This spring, parents in the San Diego Unified School District in California rose in protest when the district proposed to add CTE courses as a graduation requirement. Parents signed a petition and argued that CTE would water down the educational experience of their college-bound students. Education officials, surprised by the backlash, said the proposal was simply intended to prepare students for both college and career, according to a recent article in U.S. News on NBCnews.com.
“Career and technical education has come a long way since the days when students could be steered from academics into hairstyling, auto repairs or carpentry. But that doesn’t mean it’s easy to sell the concept of having all students take courses in CTE, as it is known,” wrote Sarah Butrymowicz of The Hechinger Report in the article.
CTE leaders have been taking on the issue of CTE’s stigma for more than a decade, said Kimberly Green, NASDCTEc Executive Director. A turning point came about 10 years ago when the CTE community transitioned program names from vocational education to CTE as a way to shed images of outdated shop classes.
“Career and technical education meant something different than vocational education,” Green said. “It’s academics plus technical instruction.”
Just over a year ago, NASDCTEc launched a re-branding initiative called CTE: Learning that works for America™ to again change minds about CTE. The campaign continues and the work continues across states.
In California, CTE programs have been elevating their status. In recent years, a growing number of CTE courses have been approved towards the University of California and California State University systems’ “a-g” entry requirements – the list of courses that students may complete in high school to be eligible for admittance to the universities.
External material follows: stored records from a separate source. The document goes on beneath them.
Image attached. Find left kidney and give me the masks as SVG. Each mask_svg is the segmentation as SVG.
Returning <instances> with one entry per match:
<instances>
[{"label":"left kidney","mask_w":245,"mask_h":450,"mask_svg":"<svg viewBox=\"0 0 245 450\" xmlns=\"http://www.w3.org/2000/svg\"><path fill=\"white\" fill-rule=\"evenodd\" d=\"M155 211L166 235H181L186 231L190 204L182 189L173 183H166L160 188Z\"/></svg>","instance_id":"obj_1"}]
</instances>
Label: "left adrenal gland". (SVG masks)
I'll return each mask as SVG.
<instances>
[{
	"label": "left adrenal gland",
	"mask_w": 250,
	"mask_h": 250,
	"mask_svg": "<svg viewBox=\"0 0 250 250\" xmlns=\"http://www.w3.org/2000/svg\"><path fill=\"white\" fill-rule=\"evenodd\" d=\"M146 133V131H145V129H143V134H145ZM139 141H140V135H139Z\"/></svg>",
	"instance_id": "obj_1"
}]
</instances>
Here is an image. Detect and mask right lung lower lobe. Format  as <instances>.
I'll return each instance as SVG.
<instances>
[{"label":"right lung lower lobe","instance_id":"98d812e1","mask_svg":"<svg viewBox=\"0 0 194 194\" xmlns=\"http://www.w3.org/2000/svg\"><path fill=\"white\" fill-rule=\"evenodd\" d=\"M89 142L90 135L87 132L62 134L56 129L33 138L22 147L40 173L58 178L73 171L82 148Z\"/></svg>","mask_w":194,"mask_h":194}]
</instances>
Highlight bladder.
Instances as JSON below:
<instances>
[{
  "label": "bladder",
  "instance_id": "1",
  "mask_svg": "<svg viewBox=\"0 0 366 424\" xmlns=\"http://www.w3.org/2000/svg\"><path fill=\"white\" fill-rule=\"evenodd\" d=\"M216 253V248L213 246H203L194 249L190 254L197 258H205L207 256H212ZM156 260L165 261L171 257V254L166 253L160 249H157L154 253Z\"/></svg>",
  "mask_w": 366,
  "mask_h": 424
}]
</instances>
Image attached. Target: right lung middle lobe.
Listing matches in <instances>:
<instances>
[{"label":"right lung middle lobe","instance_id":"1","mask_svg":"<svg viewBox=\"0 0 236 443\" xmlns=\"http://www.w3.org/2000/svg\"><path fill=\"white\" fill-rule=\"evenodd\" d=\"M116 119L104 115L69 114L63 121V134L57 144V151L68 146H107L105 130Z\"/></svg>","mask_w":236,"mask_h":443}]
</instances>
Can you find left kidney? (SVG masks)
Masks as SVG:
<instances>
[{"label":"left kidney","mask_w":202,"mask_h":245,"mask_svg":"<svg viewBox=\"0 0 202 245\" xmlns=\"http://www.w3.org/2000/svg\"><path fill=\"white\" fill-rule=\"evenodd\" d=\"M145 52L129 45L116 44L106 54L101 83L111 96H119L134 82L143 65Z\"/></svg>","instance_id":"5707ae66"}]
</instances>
Those courses include academic core classes and electives.
Gary Hoachlander, president of ConnectEd, a California group that works with districts to create career-oriented high school and college programs for students, said there are about 10,000 CTE courses across all the state’s districts qualify for the college requirement. However, most of those courses count as electives.
CTE science classes such as environmental science or agricultural s
ience have yet to be approved for academic credit. “That’s where I think there’s still a lot of work to do,” Hoachlander said.